Waddell has two scenes of tropical beaches and a paper relief with gold leaf, Moby Dick. The beaches are made with the repeated marks of a branding iron with watercolor, Austrian crystal, and collage. The branding iron is used to damage the white paper to describe palm trees and a shoreline, conjuring a setting that can be read on many different levels. One potential narrative is that it depicts the setting where slaves where transported in the 18th and 19th centuries. Moby Dick is made with gold leaf on paper, each delicate, shimmering, pane of gold accumulating to form a solid rectangle with the book’s title etched into the gold.

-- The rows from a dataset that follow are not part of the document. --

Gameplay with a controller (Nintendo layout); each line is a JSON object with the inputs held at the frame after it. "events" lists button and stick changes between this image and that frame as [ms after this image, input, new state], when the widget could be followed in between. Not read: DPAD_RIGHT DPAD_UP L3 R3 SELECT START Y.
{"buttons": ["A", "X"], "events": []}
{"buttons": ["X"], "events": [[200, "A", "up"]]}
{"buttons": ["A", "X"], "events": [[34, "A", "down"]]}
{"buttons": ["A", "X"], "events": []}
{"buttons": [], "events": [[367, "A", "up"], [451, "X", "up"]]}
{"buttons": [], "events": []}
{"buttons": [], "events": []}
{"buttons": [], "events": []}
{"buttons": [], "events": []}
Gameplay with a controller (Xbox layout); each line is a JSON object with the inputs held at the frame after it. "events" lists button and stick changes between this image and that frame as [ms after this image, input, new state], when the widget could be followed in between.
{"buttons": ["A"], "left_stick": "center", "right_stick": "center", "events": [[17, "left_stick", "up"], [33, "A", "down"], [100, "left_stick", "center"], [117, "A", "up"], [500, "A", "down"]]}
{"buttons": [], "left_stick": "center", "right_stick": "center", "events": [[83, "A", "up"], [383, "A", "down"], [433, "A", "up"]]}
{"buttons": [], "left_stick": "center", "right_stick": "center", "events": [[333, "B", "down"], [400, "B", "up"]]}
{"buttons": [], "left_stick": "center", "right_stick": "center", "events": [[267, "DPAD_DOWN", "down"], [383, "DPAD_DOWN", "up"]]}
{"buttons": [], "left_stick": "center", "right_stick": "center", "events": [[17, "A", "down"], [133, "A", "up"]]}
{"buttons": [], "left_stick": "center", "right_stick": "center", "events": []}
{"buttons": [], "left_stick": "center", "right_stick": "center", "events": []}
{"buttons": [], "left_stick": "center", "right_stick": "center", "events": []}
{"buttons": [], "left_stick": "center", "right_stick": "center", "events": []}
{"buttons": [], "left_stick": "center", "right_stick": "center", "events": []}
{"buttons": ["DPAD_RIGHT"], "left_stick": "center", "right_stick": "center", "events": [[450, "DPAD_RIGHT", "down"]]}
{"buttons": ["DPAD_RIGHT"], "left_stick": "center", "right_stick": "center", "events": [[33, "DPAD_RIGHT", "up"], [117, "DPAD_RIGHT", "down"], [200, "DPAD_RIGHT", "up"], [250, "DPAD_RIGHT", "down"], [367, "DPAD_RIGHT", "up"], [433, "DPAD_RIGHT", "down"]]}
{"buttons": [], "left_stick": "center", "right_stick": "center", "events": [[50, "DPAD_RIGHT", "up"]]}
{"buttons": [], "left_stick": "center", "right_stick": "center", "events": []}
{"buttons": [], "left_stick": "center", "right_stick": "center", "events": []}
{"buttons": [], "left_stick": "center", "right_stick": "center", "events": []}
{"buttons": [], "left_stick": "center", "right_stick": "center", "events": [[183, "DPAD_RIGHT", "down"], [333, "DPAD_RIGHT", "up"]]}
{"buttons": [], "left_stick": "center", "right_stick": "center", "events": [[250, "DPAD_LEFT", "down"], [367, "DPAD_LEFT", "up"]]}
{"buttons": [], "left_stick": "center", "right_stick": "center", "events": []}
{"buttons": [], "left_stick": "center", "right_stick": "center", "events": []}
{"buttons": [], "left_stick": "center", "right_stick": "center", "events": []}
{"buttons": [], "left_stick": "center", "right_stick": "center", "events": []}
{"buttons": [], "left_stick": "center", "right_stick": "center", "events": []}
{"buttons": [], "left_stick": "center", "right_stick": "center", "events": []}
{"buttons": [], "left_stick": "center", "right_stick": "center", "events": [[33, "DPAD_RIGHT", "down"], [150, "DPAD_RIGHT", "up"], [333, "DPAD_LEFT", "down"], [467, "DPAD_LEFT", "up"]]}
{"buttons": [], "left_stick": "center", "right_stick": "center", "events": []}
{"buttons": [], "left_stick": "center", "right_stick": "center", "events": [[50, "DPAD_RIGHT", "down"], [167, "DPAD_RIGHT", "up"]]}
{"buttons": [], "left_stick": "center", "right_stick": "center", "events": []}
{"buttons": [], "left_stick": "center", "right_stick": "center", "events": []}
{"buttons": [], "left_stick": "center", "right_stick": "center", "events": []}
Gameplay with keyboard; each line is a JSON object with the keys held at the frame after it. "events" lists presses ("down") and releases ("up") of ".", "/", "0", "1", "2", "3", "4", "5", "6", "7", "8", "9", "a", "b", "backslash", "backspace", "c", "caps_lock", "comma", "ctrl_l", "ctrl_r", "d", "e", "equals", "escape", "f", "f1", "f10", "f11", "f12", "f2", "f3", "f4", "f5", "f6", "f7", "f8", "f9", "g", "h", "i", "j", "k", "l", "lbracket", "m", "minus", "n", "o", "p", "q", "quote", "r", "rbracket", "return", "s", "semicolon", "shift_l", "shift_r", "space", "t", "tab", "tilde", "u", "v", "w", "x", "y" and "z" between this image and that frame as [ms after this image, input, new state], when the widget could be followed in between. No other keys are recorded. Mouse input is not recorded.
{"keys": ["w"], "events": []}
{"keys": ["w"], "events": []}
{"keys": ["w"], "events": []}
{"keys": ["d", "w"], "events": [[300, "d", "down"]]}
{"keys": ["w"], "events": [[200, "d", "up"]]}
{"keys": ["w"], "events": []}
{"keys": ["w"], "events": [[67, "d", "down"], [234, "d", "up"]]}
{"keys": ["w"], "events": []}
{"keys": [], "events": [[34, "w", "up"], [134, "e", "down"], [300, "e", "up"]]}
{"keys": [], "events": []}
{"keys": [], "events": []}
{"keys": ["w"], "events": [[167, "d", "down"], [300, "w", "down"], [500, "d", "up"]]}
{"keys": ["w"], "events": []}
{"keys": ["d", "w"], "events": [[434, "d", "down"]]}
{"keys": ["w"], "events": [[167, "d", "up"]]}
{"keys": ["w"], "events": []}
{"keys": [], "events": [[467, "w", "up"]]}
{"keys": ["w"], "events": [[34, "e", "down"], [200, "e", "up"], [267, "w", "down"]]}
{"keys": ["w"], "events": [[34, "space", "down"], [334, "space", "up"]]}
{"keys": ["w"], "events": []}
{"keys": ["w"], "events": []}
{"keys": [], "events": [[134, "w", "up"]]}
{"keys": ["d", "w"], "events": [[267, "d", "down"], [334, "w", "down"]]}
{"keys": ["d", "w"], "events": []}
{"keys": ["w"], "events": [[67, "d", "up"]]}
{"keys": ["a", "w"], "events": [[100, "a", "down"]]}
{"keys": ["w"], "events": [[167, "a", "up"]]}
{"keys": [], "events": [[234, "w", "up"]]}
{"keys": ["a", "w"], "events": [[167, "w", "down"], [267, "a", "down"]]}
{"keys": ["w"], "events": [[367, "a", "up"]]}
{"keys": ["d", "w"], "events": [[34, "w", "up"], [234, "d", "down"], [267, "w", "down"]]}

Across the gallery from Waddell’s works is a video by George Jenne, Knowing Me (knowing you), in which a man’s upside-down, whiskered chin and mouth fills the screen. A museum guard told me that she thought it was an animal when she first watched it. Although I could identify the mouth immediately, I understood her point, as the visual frame’s dramatic perspective abstracts the speaker’s body and has an initially bewildering effect. We don’t ever gain access to this character’s eyes during his arresting, second-person narrative, in which he tells us, as he begins to clip his beard, that he changed his name. He speaks to you as a lover, describing bouquets of perfect flowers, drunken nights, and the son you have together. The story becomes progressively more violent as his hair dwindles to stubble; at the end of the nine minutes, he is clean-shaven.
Harrison Haynes’s gridded series of six framed, inkjet prints focus on the part of furniture that we do not typically gaze at, but rather rest upon. In each frame, the upholstered cushions are cropped so the seams, creases, and stains make quiet compositions and lovely colors, all the more appealing for their specificity.
Jeff Bell, Casey Cook, Damian Stamer, and Bill Thelen also have works in the exhibition. It is a rich and concise show that facilitates new conversations between distinct bodies of work and also, hopefully, between the artists themselves. This regionally focused show is done well, and I can see it as the beginning of a series taking place at the Nasher every five years or so.
“Area 919” is on view at the Nasher Museum of Art at Duke University through April 12.
Shana Dumont Garr recently relocated from Raleigh, North Carolina, where she was the director of programs & exhibitions at Artspace, to the Boston area, where she is an independent arts writer and director of Kingston Gallery in Boston’s South End.